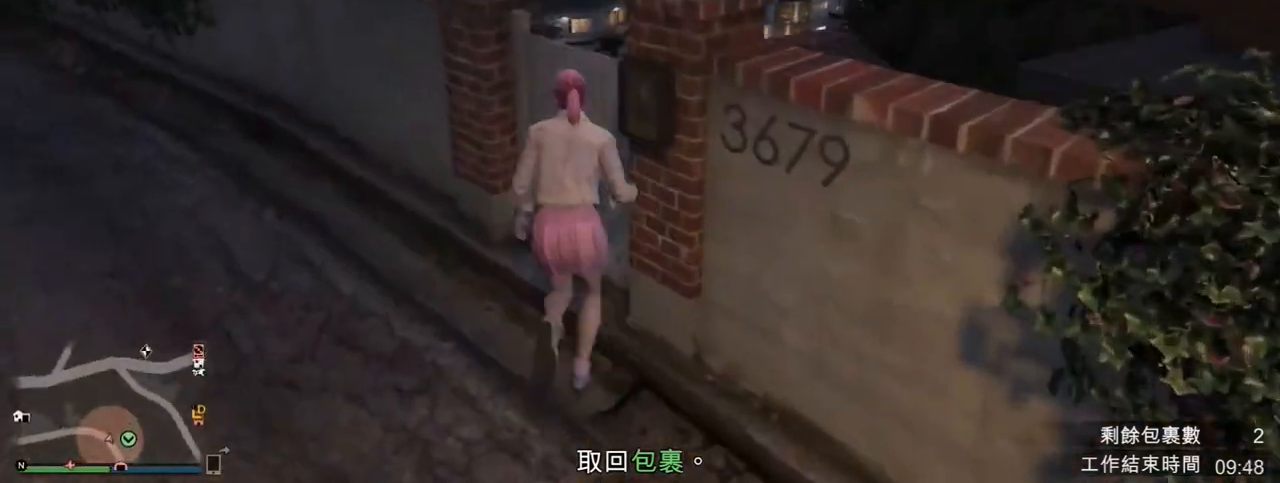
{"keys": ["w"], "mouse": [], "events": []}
...
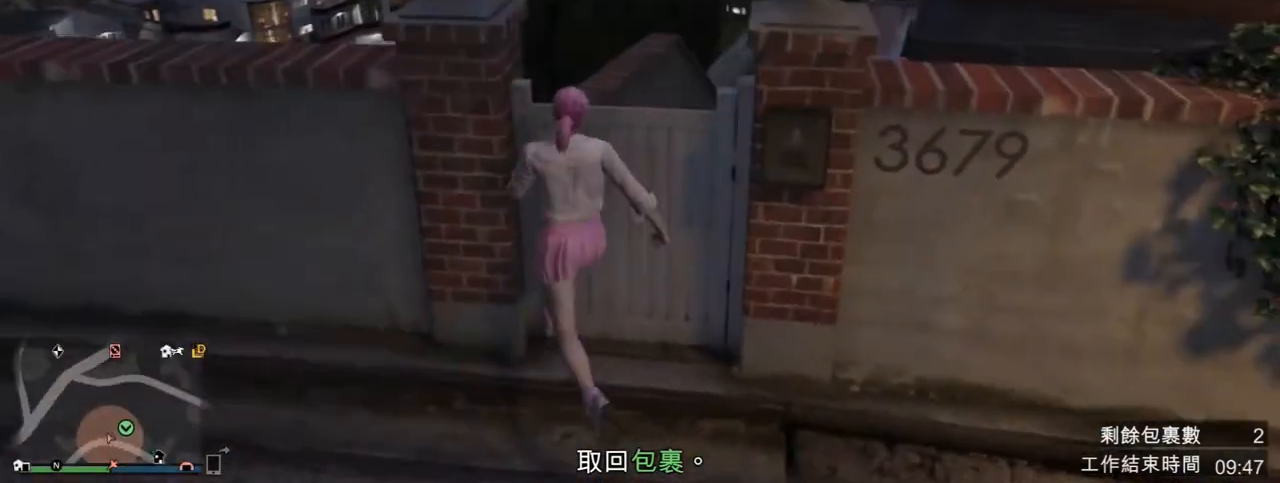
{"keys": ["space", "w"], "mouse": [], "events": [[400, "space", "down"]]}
* * *
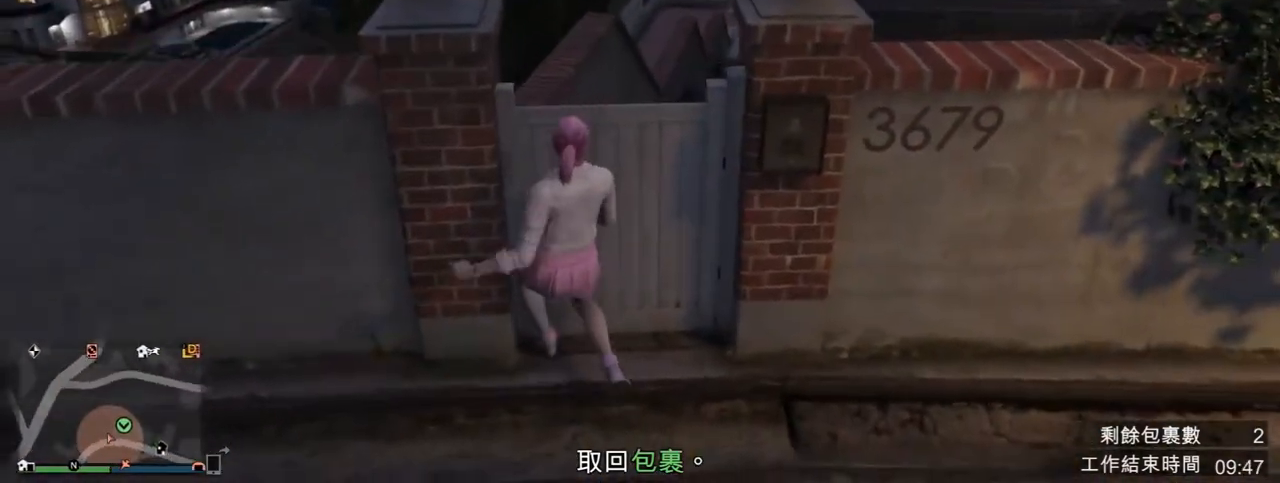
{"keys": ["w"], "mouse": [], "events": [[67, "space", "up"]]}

◆ **TASK INSTRUCTIONS**: Which lines of the data contain "space"? Copy them all.

◆ **WRITTEN RESPONSE**:
{"keys": ["space", "w"], "mouse": [], "events": [[400, "space", "down"]]}
{"keys": ["w"], "mouse": [], "events": [[67, "space", "up"]]}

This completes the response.